» SELECTED EXTRACT

_ _ _

Posted Dec 11, 2014 8:39 UTC (Thu) by ibukanov (subscriber, #3942) [Link] (6 responses)

> this required that your computer-based documentation is available as one large document.

100% spot on. This is the reason that info sucks for me with its viewers showing typically one node without a possibility to quickly search the whole document. I have found that man pages for GNU utils that refer to info pages for full details are more usable then info themselves because I can quickly locate the term using search in the man page.

Emacs and changing documentation formats

Posted Dec 11, 2014 9:33 UTC (Thu) by marcH (subscriber, #57642) [Link]

> 100% spot on. This is the reason that info sucks for me with its viewers showing typically one node without a possibility to quickly search the whole document.

The default info viewer searches across multiple info nodes. 100% "off spot"?

And this is not even related to the source format.

Emacs and changing documentation formats

Posted Dec 11, 2014 9:43 UTC (Thu) by drothlis (guest, #89727) [Link] (1 responses)

Just FYI, in "info" the key for "search for next occurrence" will continue searching past the end of the current "node" until it finds another hit. (And the "scroll down" key also goes to the next node after you've reached the end of the current node).

Having said that, I really feel for non-Emacs users who try to use the "info" command-line tool. It's just so different to anything else. You already know how to search in man pages because it uses $PAGER, which in turn uses the same keybindings as vi. Info is just alien.

Emacs users don't use the "info" command-line tool either, they use Emacs's built-in info browser which uses keybindings an Emacs user is already familiar with. Sometimes I wonder why distros don't replace "info" with a script that opens up the corresponding documentation in your web browser -- after all you can generate html from texinfo sources.

_ _ _

» COLLECTED MATERIAL
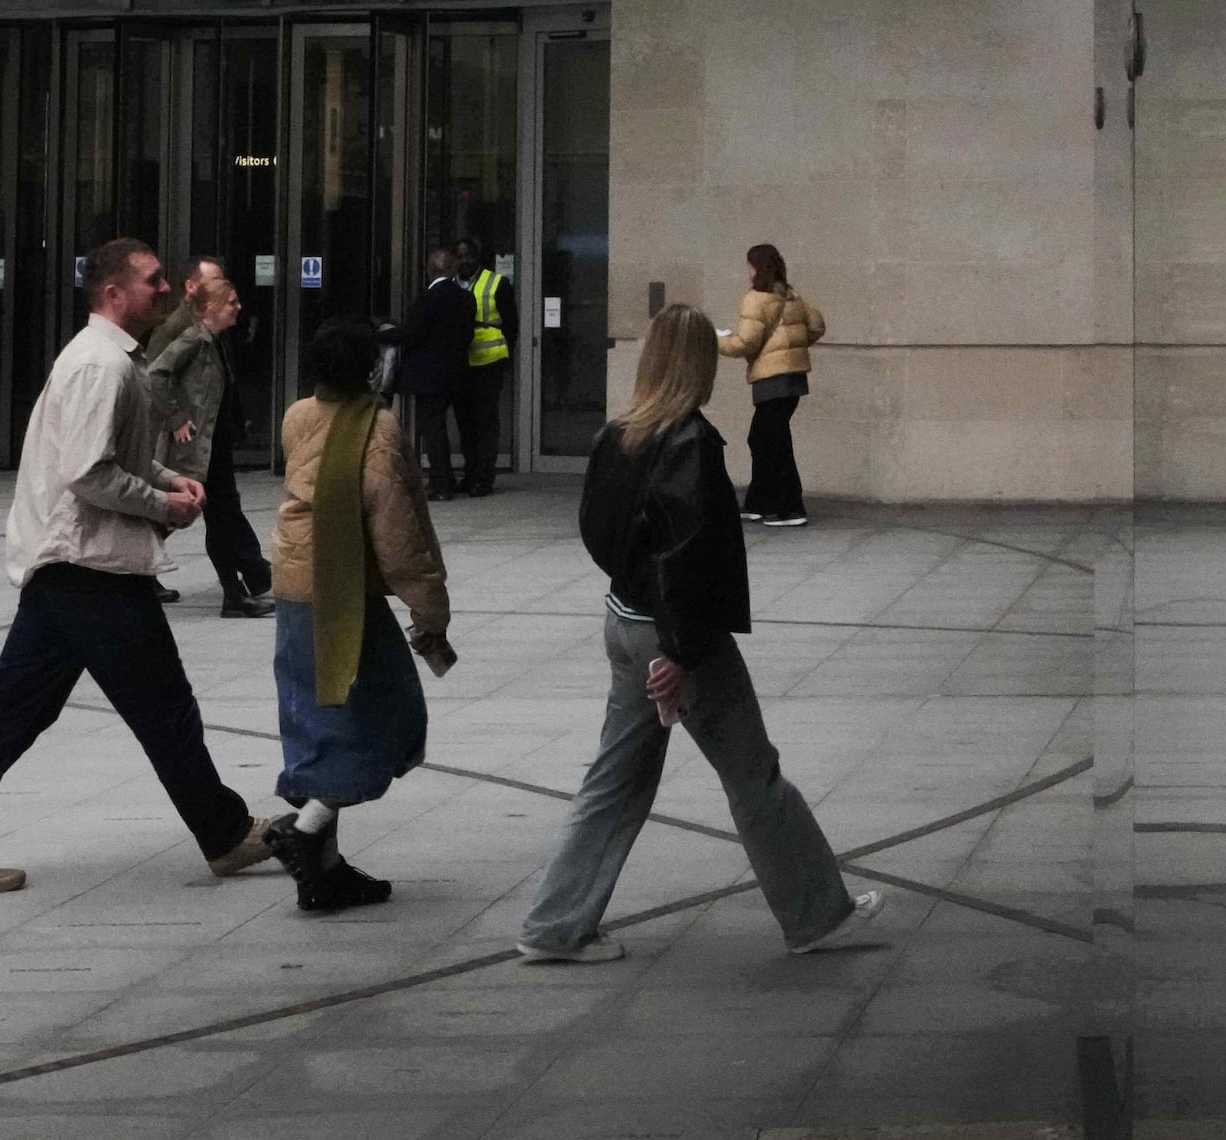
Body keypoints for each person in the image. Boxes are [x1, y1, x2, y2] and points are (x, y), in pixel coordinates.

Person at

_ _ _

» INSTRUCTIONS FOR THE TASK
Decide whether each statement below agrees with the comment thread on info documentation. Answer yes or no for each, and quote the deciding words from the thread.
1. One reply says the default info viewer can search across multiple info nodes.
2. Emacs users mostly rely on the "info" command-line tool.
3. Searching in man pages uses $PAGER.

» EXERCISE RESULT
1. Yes: "The default info viewer searches across multiple info nodes."
2. No: "Emacs users don't use the "info" command-line tool either"
3. Yes: "You already know how to search in man pages because it uses $PAGER"